— Auszug —
-------

Was unterscheidet Heavy-Metal-Gebrüll von rhytmischem Rap? Was versteht man unter Elektromusik? GEOlino.de stellt euch verschiedene extreme Musikstile und deren provokante Methoden vor…

Inhaltsverzeichnis

Gitarren und Gewalt

Der grobschlächtige Mann zerrt wütend an der Leine in seiner Hand. Sein Oberkörper ist bis auf einige eng um Schultern und Brust gezurrte Lederriemen nackt. Mit tiefer Stimme grollt er einige Worte ins Mikrofon – zieht wieder ruckartig an der Hundeleine. An deren anderem Ende windet sich ein dürrer Mann am Boden, versucht seinem Herrn verzweifelt zu entkommen. Hinter den beiden lodert Feuer im Takt der martialischen Gitarrenanschläge in den Nachthimmel. Vor ihnen johlen und schreien tausende Menschen, bejubeln das verstörende Schauspiel.

-------

— Aufgabe —
Zitiere wörtlich aus dem Auszug über extreme Musikstile: Setze bei den Worten „Inhaltsverzeichnis“ ein und höre nach „das verstörende Schauspiel.“ auf. Die folgenden Zeilen spielen hierfür keine Rolle.

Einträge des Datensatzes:
-------

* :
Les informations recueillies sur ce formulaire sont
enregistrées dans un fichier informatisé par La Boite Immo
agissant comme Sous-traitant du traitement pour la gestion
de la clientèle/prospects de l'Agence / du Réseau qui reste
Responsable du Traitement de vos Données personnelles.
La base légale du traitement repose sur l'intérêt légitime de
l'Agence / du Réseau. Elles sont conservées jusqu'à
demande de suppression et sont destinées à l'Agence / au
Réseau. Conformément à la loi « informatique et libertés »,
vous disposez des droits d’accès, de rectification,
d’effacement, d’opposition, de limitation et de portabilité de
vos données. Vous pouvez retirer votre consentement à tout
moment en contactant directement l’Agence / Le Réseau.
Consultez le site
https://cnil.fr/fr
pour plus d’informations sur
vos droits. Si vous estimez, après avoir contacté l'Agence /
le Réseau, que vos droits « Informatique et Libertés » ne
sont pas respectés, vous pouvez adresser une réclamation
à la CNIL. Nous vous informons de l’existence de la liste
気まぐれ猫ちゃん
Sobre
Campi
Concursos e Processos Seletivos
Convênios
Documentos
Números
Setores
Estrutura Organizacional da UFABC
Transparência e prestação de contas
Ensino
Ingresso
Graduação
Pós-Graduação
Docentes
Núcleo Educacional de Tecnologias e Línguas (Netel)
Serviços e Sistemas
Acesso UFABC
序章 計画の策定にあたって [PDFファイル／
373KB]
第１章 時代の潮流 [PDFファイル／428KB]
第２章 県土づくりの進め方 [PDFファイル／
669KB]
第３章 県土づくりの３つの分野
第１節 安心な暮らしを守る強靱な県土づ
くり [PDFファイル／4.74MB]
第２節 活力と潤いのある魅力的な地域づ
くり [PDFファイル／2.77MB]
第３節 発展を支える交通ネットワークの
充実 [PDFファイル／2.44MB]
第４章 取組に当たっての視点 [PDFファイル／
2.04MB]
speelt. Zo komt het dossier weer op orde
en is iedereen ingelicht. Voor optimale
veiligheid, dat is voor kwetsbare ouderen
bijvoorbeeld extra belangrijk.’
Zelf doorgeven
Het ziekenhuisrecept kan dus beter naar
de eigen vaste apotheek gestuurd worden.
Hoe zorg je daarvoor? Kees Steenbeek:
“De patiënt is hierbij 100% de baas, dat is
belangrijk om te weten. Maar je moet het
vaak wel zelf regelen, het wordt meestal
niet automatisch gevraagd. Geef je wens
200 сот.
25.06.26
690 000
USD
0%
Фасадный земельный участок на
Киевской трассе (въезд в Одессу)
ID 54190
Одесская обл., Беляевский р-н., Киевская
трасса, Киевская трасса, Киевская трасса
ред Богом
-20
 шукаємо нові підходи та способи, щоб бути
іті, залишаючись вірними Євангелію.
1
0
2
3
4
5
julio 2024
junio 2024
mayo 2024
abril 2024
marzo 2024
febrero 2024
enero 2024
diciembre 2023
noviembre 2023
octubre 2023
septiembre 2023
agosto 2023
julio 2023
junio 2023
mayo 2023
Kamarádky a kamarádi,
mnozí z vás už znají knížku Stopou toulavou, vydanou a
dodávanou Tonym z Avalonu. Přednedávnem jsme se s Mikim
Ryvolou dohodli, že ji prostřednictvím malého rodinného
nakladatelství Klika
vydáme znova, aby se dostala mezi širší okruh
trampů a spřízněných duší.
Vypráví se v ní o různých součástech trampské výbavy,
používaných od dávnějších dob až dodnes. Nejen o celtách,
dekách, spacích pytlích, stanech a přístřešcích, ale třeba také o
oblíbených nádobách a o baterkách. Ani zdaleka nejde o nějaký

-------

— Deine Antwort —
Inhaltsverzeichnis

Gitarren und Gewalt

Der grobschlächtige Mann zerrt wütend an der Leine in seiner Hand. Sein Oberkörper ist bis auf einige eng um Schultern und Brust gezurrte Lederriemen nackt. Mit tiefer Stimme grollt er einige Worte ins Mikrofon – zieht wieder ruckartig an der Hundeleine. An deren anderem Ende windet sich ein dürrer Mann am Boden, versucht seinem Herrn verzweifelt zu entkommen. Hinter den beiden lodert Feuer im Takt der martialischen Gitarrenanschläge in den Nachthimmel. Vor ihnen johlen und schreien tausende Menschen, bejubeln das verstörende Schauspiel.